Here’s something else you might not have thought of. The rising cost of goods may also apply to your home. Take a look at the current market, where inflation is at work and home values are through the roof—and growing!!
It really sounds like those landlords are making out, huh? They just sit back, collect the rent, and fund their long-term investments. While being a landlord may require a bit more work than that, it’s not a bad gig if you’re looking to earn extra money on a vacant space.
Landlords certainly know how to build wealth through real estate investing. Depending on your region’s rules and regulations, you can rent out your entire home, a room within the home, or even an accessory dwelling unit (ADU) for either the long- or short-term.
Fund your vacation by renting your home out while you’re away. Recoup the cost of that ADU by letting a college student occupy it for a year or two. Save up enough money to buy another rental property by leasing your existing property year-round. The possibilities are endless when you own a home.
Putting the landlord hat aside, owning a home also means you have equity to tap into. Those who know how to build wealth through real estate investing also know they can access cash quickly and easily through a home equity loan, cash-out refinance, or HELOC.
These loans and revolving lines of credit can help you reinvest in your property through a home renovation, repair, or funding the down payment on a new home. The beauty of these products, however, is that they don’t have to be used on home-related expenses.
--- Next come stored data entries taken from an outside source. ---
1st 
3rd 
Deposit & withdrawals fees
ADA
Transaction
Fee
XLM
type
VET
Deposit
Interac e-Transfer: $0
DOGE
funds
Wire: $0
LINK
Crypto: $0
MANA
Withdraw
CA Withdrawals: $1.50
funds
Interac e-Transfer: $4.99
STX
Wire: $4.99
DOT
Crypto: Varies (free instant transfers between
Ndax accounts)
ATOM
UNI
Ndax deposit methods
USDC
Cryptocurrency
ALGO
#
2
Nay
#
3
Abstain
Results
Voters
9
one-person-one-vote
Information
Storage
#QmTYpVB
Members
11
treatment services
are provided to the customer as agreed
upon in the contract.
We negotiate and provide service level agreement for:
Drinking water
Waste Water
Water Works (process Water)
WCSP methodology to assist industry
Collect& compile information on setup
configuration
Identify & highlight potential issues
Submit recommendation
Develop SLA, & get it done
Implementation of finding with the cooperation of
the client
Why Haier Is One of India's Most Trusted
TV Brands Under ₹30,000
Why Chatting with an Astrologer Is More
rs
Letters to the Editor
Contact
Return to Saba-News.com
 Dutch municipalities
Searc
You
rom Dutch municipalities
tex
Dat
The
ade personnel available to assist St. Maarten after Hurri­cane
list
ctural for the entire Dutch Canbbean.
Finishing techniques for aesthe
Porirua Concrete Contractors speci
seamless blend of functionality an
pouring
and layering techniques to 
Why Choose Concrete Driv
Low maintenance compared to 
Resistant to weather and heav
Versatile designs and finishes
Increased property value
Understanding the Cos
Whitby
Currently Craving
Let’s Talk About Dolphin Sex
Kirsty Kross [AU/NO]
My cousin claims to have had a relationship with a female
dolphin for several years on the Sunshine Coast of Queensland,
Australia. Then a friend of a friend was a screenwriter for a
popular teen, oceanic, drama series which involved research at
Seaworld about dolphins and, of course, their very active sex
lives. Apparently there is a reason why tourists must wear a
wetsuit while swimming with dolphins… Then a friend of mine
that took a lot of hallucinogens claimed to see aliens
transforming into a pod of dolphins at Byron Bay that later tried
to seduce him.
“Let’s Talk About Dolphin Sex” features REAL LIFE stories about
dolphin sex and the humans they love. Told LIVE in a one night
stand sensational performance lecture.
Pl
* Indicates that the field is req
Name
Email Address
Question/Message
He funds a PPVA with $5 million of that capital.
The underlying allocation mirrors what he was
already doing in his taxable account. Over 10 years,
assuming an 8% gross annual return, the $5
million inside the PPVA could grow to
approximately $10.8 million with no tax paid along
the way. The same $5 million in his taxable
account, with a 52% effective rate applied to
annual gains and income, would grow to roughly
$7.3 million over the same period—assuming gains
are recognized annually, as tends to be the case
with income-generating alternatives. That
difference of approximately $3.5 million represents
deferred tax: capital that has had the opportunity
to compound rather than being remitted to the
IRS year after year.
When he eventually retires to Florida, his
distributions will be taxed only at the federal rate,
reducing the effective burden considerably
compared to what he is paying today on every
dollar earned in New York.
You can use the equity in your home to fund whatever you like. Take advantage of that stock tip. Make up for lost time by maxing out your retirement account contribution. Pay for your child’s college tuition. Cover a medical bill. Buy a boat. Rent out a zoo. It doesn’t matter what you do with this money—you earned it through solid, responsible investing. It’s yours to do with it what you like.
Those who know how to build wealth through real estate investing have many doors open to them, which can often lead to even more investment opportunities. After all, wealth certainly can’t buy happiness, but it can buy choices, and it can open doors to financial stability through options that may not be available otherwise.